Revised and simplified street circuit reopens the door for organisers of revolutionary international series to stage contest in city

PUBLISHED : Wednesday, 09 April, 2014, 10:09pm
UPDATED : Thursday, 10 April, 2014, 11:03am

Hong Kong's first internationally sanctioned motor race, the Formula E, is back on track for next year with top official Lawrence Yu Kam-kee confident a revamped and modified circuit plan will be accepted by the International Automobile Federation (FIA).

The city was dumped from the inaugural season of the new electric-car racing series, starting in September in Beijing, after the proposed circuit in Central failed to meet the approval of the world auto sports governing body. The FIA believed the circuit along Lung Wo Road was not safe for electrically powered cars racing through the streets at speeds of 200km/h.

"We have now come up with a new plan for the circuit, one which has been modified and will make it easier to be accepted by the FIA," said Yu, president of the Hong Kong Automobile Association. "This modified circuit is safer for high-speed cars to go through Central."

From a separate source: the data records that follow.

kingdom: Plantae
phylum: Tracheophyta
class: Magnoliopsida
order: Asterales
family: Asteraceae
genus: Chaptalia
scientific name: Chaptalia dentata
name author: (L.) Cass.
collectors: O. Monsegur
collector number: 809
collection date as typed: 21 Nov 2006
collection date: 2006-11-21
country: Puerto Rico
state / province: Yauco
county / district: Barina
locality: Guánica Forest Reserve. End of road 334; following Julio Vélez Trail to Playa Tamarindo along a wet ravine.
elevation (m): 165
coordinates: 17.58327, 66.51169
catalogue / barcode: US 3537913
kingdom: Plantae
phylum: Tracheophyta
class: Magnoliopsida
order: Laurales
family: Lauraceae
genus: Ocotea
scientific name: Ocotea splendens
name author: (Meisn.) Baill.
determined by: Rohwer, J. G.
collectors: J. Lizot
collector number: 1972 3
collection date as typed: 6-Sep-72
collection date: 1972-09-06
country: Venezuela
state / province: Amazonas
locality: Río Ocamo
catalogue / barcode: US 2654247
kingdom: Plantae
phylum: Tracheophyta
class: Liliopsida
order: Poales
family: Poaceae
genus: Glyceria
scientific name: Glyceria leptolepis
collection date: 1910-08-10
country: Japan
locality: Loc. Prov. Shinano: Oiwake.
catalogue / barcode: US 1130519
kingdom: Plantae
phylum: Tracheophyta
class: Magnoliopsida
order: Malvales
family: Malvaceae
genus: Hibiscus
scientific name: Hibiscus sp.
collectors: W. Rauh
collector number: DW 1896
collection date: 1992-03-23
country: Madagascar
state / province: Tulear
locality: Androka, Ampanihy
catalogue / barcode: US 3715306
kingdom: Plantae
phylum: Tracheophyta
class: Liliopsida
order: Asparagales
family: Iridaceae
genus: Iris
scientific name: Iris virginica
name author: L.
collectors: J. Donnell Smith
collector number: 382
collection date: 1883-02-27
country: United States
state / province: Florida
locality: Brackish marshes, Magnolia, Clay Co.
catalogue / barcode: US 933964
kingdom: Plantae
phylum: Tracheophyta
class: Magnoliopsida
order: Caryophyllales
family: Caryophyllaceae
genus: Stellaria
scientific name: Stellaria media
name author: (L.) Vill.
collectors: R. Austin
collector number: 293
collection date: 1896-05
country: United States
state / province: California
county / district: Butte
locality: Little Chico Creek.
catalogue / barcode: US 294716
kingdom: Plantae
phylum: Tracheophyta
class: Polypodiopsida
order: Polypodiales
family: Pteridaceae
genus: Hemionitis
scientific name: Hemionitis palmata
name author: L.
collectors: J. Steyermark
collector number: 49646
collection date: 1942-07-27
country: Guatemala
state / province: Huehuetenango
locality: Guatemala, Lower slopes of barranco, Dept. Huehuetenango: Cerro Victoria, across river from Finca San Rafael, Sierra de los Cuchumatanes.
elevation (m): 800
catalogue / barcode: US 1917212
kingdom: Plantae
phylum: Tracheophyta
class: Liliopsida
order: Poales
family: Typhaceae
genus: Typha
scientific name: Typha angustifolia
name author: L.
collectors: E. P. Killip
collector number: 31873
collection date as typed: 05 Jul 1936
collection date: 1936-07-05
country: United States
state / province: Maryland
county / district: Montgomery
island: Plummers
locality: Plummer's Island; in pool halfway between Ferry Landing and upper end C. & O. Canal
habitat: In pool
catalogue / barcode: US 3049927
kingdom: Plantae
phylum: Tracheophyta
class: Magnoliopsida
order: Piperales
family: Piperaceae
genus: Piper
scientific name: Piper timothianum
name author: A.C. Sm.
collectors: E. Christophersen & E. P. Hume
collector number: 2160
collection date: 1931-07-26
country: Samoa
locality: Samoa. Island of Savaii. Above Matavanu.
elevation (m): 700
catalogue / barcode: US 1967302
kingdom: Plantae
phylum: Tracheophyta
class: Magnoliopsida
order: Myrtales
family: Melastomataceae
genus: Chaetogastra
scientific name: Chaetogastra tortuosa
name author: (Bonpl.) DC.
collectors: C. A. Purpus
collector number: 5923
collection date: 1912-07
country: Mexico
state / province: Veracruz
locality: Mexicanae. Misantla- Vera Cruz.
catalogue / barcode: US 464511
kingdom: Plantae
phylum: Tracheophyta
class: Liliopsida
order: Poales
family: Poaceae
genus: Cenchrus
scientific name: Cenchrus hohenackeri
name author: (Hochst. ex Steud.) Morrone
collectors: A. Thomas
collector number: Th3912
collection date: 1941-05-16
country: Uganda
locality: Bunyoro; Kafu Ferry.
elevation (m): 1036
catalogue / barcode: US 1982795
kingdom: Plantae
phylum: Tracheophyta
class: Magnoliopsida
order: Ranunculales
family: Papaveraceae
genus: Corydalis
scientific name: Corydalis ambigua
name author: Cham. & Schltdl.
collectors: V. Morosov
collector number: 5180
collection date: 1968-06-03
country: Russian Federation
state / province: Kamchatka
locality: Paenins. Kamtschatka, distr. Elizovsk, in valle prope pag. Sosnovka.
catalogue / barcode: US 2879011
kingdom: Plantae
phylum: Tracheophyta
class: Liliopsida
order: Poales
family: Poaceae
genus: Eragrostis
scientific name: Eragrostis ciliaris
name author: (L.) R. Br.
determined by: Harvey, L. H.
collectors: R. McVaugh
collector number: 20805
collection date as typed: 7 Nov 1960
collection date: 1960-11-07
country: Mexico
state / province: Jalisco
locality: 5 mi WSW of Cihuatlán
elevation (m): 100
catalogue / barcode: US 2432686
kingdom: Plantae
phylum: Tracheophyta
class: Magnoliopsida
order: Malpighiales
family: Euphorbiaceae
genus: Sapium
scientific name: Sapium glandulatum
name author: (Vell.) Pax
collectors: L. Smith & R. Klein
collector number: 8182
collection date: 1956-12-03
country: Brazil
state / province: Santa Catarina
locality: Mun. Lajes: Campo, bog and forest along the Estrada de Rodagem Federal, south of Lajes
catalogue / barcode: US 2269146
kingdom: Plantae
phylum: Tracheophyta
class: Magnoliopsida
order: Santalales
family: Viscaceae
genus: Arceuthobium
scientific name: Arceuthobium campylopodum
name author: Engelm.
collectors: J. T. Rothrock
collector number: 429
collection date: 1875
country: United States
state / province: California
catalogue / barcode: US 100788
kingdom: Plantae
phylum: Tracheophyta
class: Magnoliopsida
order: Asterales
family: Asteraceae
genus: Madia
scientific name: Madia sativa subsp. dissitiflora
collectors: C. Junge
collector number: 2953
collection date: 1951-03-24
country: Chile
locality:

The race can become the Hong Kong Sevens of the Formula E series - it can become the most popular leg in the series
Lawrence Yu Kam-kee

The most contentious part of the circuit, a 10-metre stretch, which dips under a small tunnel, has been bypassed under one option, and this has raised hopes the new circuit will get the green light from the FIA.

Technical officials from Formula E have given the thumbs up to the adapted plan, according to Yu.

"I'm very confident we will get approval now that we have made changes to the circuit, the most important being that we will not go through the tunnel," Yu said. "We can cut this bit out as it was deemed dangerous at high speeds. Among the other modifications we have undertaken is to widen the road in a number of areas.

"The track will still remain at 2.4 kilometres, but it will be simpler and safer. Once we get on the circuit, we can make the race more interesting by introducing sharp corners and so on. But our first objective is to become part of the series and to do that we have had to modify our circuit," Yu said.

If the plan is approved by the FIA, it will mean removing a number of islands along Lung Wo Road before race day as well as a number of traffic lights.

"It is probably a blessing in disguise that we were rejected by the FIA this year. If they had approved our circuit this time, I don't think we would have had sufficient time to work with the various government departments," Yu said. "We need all the support from the government to make this a success.

"The race can become the Hong Kong Sevens of the Formula E series - it can become the most popular leg in the series.

"Now that we have a modified plan for the circuit, I'm confident we can hold a race in Central next October or November."